Keep the pictures out of your copy. Transcribe the records below exactly.

** Opening Records block **

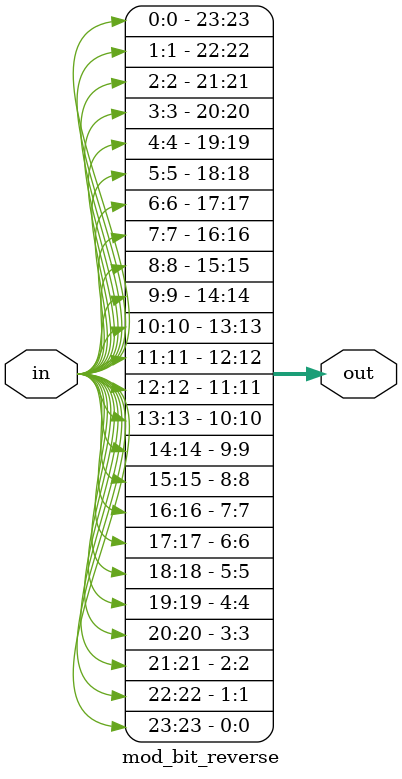
<source format=v>
module mod_bit_reverse( in, out );
parameter NUM_BITS = 24;
input wire [NUM_BITS-1:0]in;
output wire [NUM_BITS-1:0]out;
genvar i;
generate
  for(i=0; i<NUM_BITS; i=i+1) 
  begin : block_rev
    assign out[NUM_BITS-1-i] = in[i];
  end
endgenerate
endmodule
</source>
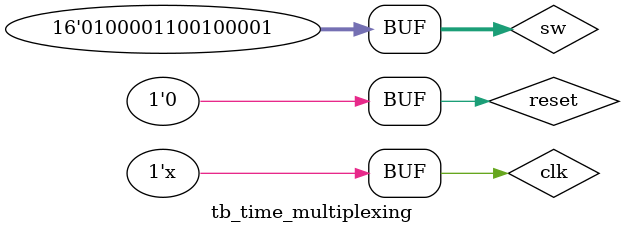
<source format=v>
`timescale 1ns / 1ps

module tb_time_multiplexing;
    
    reg clk;
    reg reset;
    reg [15:0] sw;
    
    wire [3:0] an;
    wire [6:0] sseg;
    
    time_multiplexing_main ul (
        .clk(clk),
        .reset(reset),
        .sw(sw),
        .an(an),
        .sseg(sseg)
    );
    
    initial
    begin
    
    clk = 0;
    reset = 0;
    sw = 0;
    
    #10;
    
    sw = 15'b0100001100100001;
    
    #20;
    
    
    
    
    end
    
    
    
    
    
    
    
    
    
    always
    #5 clk = ~clk;

endmodule

</source>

** Closing Records block **

_Response_.
<source format=v>
module mod_bit_reverse( in, out );
parameter NUM_BITS = 24;
input wire [NUM_BITS-1:0]in;
output wire [NUM_BITS-1:0]out;
genvar i;
generate
  for(i=0; i<NUM_BITS; i=i+1) 
  begin : block_rev
    assign out[NUM_BITS-1-i] = in[i];
  end
endgenerate
endmodule
</source>
<source format=v>
`timescale 1ns / 1ps

module tb_time_multiplexing;
    
    reg clk;
    reg reset;
    reg [15:0] sw;
    
    wire [3:0] an;
    wire [6:0] sseg;
    
    time_multiplexing_main ul (
        .clk(clk),
        .reset(reset),
        .sw(sw),
        .an(an),
        .sseg(sseg)
    );
    
    initial
    begin
    
    clk = 0;
    reset = 0;
    sw = 0;
    
    #10;
    
    sw = 15'b0100001100100001;
    
    #20;
    
    
    
    
    end
    
    
    
    
    
    
    
    
    
    always
    #5 clk = ~clk;

endmodule

</source>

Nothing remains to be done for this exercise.